Nos EUA os trens de passageiros de subúrbio eram operados pelas ferrovias privadas até meados da década de 70 quando houve a desregulamentação do transporte ferroviário e a quase totalidade dos serviços de passageiros passou para o governo federal (AMTRAK) que posteriormente transferiu boa parte desses serviços para estados e prefeituras. Muitas dessas ferrovias não desejavam investir grandes valores em trens de passageiros pois desde a década de 30 havia uma concorrência cada vez maior nesse segmento por consequência um déficit, mesmo assim as ferrovias continuavam obrigas a manter os serviços, obras de grande porte estavam fora de questão então as ferrovias respondiam a demanda utilizando a tração a diesel (em algumas exceções tração elétrica pré-existente por exemplo na Penn Central), com as mesmas locomotivas que o sistema de carga,  as locomotivas a diesel ou elétricas permitem tração múltipla bastando então adicionar nos carros de passageiros os cabos padrão AAR 27 pinos usados pelas locomotivas para que estes transmitissem os comandos até a outra extremidade do trem.
A primeira grande aplicação de operação push-pull usando a configuração moderna estava na Chicago e Northwestern Railroad. Em 1959, a C & NW recebeu os primeiros Controle Cab para uso de passageiros. A eficiência eo sucesso desses trens foi extrema é por isso que quase todos os serviços ferroviários suburbanos nos Estados Unidos e no Canadá utilizam  de operação push-pull em seus trens rebocados por locomotivas. Os exemplos incluem:. Chicago (Metra); New York City (Metro-North, a Long Island Rail Road e New Jersey Transit); Filadélfia (SEPTOS); área de Washington, DC e Baltimore (MARC e VRE); Boston (MBTA); área da Grande Miami (Tri-Rail); Área da Baía de San Francisco (Caltrain e ACE); Sul da Califórnia (Metrolink e russa); Toronto (GO Transit); e Montreal (AMT). 




Sistema push-pull usado pela Chicago North-Western, pioneira nessas operações em trens de subúrbio nos EUA e que moldou os trens de subúrbios daquele país devido a alta eficiência e o baixo custo de implantação.

Mesmo em linhas interurbanas a Amtrak tem um número de velhos trem unidade elétrico - TUEs em serviço como carros de cabine no Corredor Keystone, onde atuam em conjunto com o locomotivas elétricas AEM7. Além disso muitos serviços regionais, tais como os serviços de Michigan e Cascades, são operados com os Cabage. Da mesma forma, os Capitol Corredor, San Joaquin, e Pacific Surfliner serviços na Califórnia são operados em push-pull usando carros de cabine construídos para esse propósito e locomotivas a diesel.



Trem da AMTRAK usando sistema push-pull, o carro cabine de comando foi feito reaproveitando um  TUE velho que teve seus equipamentos de tração removidos e mantido apenas o console de comando.

Nos EUA, o uso inicial do sistema foi devido ao baixo custo de implementação e do material rodante, esse método provou ser muito funcional a ponto de posteriormente se adotar a fabricação de equipamentos específicos para este fim.

O modelo brasileiro e as vantagens na mudança.

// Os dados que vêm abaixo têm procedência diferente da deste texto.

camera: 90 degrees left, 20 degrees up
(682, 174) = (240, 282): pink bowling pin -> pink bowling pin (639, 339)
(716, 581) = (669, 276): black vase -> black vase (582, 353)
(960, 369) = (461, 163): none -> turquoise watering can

Ao contrário dos EUA o que tradicionalmente é feito no Brasil é que os trens metropolitanos apoiam sua expansão primeiramente  em  duplicação, eletrificação e uso de vias exclusivas para os trens de passageiros. O jeito brasileiro teoricamente é tecnicamente melhor pois aumenta a capacidade de transporte mas é mais caro o que atrasa sua execução, falaremos sobre o Brasil no próximo post.


Carros de administração da RFFSA esses carro são bons exemplos operação push-pull, muitos possuem equipamentos de controle de locomotivas.